Espera-se que o faça a partir de uma das muitas matérias que o comovem, embora se creia que o venha a fazer montado no alto da sua disciplina mais cara – a Literatura. Porque Eduardo Lourenço não precisa confessar em voz alta donde lhe nasceu a vocação, não precisa dizer que se fez crítico por não ter sido poeta, para sabermos que a concepção da sua única escatologia se prende com a redenção pela Arte unificadora, e dela, a figura do martírio lhe aparece sob a forma de palavra. De facto, quem anda enredado n’ela sabe que uma vocação geralmente se desenvolve a par­tir dum gémeo perdido. E assim, quem diz que é crítico porque não conseguiu ser poeta, sabe que muitos poetas o são, porque não puderam ser críticos. Isto é – filósofos.
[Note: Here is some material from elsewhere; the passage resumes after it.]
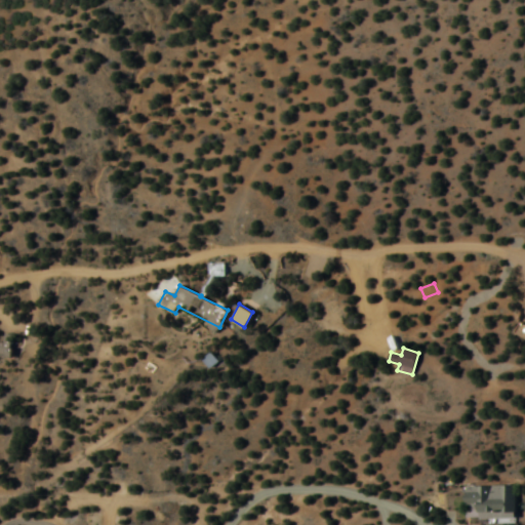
[(465,512),(477,512),(477,521),(514,521),(514,486),(465,486),(465,512)]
Esse é um dos complexos de culpa camufla­dos no pensamento português. Mas que o di­ga, por exemplo, Eduardo Lourenço.
Tudo o que lhe desejo é que em Vence, aqui, ou noutra terra qualquer, sobre Eduardo Lourenço caia a grande insónia, aquela dor da escuridão que permite unir o disperso. Sobre ele, muito particularmente, decifrador da nossa Baviera, seria o castigo redentor que merece.
O Júri do Prémio Vergílio Ferreira 2015. Da esquerda para a direita: Antonio Sáez Delgado, Fernando Pinto do Amaral, Elisa Esteves, Ana Costa Freitas (Reitora da Univerisdade de Évora), Eduardo Lourenço e António Cândido Franco.

*Lídia Jorge é a vencedora do Prémio Vergílio Ferreira 2015, galardão atribuído pela Universidade de Évora. Na edição deste ano, fizeram parte do júri Eduardo Lourenço, Fernando Pinto do Amaral, António Cândido Franco, Elisa Esteves (Directora do Departamento de Linguística e Literatura da Universidade de Évora) e Antonio Sáez Delgado, que presidiu à reunião realizada ontem no Colégio Espírito Santo. No mesmo edificio realizou-se, ao fim da tarde, uma sessão de apresentação do II Volume das Obras Completas de Eduardo Lourenço de que em breve se falará com mais pormenor aqui neste blog. Para já, Ler Eduardo Lourenço recupera, com a devida vénia, o texto Felizmente existe um correio que vem de Vence”, que Lídia Jorge publicou no Jornal de Letras, Artes e Ideias em 6 de Dezembro de 1986, num dossier dedicado ao autor de Fernando Rei da Nossa Baviera. As fotos da reunião do júri do Prémio Vergílio Ferreira são da responsabilidade do Gabinete de Comunicação e Imagem da Universidade de Évora. Muitos Parabéns, Lídia Jorge!